### Written problem
Count the lines in the material that contain the string "dist", treating uppercase and lowercase letters as different. Reply with the number alone.
[BEGIN Extracted entries]
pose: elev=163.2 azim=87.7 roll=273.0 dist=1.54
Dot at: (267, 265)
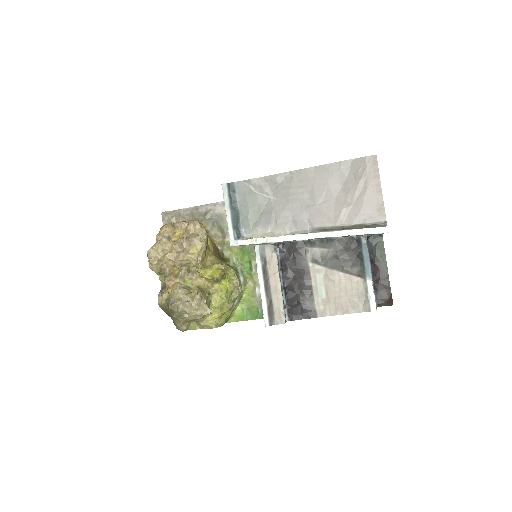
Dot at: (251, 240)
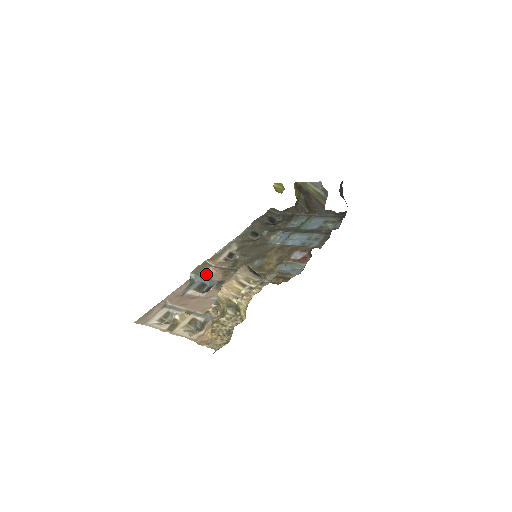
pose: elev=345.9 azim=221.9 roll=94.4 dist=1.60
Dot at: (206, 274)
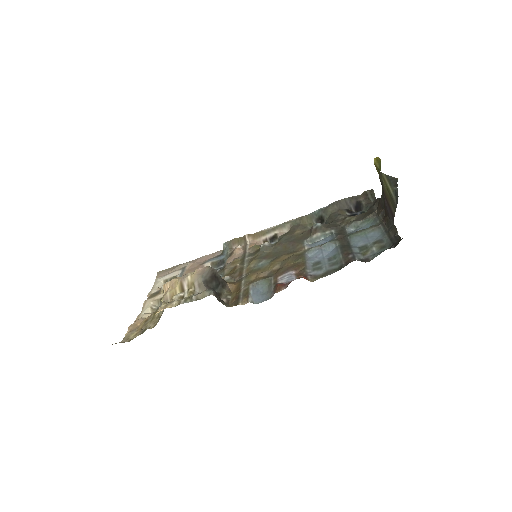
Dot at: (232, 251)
[END Extracted entries]
### Response to the exercise
2